Start of DATA FOR REVIEW
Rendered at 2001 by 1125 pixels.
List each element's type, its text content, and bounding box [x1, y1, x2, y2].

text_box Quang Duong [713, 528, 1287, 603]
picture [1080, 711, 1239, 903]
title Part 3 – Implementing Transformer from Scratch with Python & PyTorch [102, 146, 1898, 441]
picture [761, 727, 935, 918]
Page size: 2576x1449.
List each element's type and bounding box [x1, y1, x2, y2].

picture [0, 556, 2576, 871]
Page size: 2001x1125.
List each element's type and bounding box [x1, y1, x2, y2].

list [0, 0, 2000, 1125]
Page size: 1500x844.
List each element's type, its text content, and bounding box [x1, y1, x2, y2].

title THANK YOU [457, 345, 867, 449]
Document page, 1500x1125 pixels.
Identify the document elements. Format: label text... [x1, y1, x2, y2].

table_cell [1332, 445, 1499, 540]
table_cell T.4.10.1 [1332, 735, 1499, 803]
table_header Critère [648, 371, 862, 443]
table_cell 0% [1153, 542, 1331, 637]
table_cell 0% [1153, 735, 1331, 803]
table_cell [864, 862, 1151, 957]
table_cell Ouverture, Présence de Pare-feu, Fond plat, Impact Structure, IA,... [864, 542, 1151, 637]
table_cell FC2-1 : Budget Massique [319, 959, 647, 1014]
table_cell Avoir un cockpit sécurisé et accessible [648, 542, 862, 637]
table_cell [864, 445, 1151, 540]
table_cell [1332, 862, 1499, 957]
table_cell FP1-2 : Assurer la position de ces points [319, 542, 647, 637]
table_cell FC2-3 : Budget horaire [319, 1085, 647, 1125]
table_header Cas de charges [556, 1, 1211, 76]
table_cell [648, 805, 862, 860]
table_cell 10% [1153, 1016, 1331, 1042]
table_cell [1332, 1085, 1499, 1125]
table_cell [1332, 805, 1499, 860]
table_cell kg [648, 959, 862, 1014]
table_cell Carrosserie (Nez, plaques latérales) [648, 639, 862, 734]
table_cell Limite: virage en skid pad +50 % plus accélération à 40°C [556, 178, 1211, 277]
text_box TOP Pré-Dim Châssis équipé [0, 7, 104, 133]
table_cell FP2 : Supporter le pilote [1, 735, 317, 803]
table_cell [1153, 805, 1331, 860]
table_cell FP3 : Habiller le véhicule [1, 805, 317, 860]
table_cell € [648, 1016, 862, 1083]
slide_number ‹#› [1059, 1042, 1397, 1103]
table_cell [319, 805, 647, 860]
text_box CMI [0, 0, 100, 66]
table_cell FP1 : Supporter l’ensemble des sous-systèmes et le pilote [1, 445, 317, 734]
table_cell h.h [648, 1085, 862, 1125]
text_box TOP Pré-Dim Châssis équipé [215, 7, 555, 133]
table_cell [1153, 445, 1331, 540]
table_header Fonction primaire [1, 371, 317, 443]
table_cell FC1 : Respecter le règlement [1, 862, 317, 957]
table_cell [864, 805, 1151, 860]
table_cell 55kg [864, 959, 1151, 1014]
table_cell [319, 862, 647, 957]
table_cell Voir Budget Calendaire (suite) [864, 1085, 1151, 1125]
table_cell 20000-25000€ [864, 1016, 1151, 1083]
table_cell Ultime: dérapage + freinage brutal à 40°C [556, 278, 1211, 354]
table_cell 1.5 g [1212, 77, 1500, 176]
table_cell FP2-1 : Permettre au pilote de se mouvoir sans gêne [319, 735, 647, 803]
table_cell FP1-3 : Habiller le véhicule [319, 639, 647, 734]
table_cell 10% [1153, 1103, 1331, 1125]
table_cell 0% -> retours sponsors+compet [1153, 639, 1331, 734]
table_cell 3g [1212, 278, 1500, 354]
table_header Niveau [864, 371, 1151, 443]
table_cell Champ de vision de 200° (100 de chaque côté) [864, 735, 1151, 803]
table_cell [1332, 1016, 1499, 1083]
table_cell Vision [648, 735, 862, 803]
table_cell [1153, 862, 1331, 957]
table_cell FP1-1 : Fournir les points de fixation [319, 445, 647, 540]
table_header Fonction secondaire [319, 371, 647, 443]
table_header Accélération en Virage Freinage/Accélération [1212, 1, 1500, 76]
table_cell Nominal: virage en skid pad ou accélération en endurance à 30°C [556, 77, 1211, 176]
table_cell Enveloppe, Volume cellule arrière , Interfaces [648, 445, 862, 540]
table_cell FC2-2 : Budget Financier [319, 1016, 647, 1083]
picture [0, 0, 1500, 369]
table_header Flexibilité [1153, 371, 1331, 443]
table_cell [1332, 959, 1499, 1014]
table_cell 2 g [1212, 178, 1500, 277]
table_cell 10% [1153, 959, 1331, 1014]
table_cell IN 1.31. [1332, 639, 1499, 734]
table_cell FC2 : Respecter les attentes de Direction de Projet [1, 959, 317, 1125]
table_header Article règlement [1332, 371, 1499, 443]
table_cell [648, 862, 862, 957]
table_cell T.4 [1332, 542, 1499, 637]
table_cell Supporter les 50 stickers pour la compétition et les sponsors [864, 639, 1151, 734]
End of DATA FOR REVIEW
• [TASK GOAL]: Stop after the line containing "Page size: 1500x844.": print exactly the lines from the start of the entries above up to it, that line included.

• [OUTPUT OF THE EXERCISE]:
Rendered at 2001 by 1125 pixels.
List each element's type, its text content, and bounding box [x1, y1, x2, y2].

text_box Quang Duong [713, 528, 1287, 603]
picture [1080, 711, 1239, 903]
title Part 3 – Implementing Transformer from Scratch with Python & PyTorch [102, 146, 1898, 441]
picture [761, 727, 935, 918]
Page size: 2576x1449.
List each element's type and bounding box [x1, y1, x2, y2].

picture [0, 556, 2576, 871]
Page size: 2001x1125.
List each element's type and bounding box [x1, y1, x2, y2].

list [0, 0, 2000, 1125]
Page size: 1500x844.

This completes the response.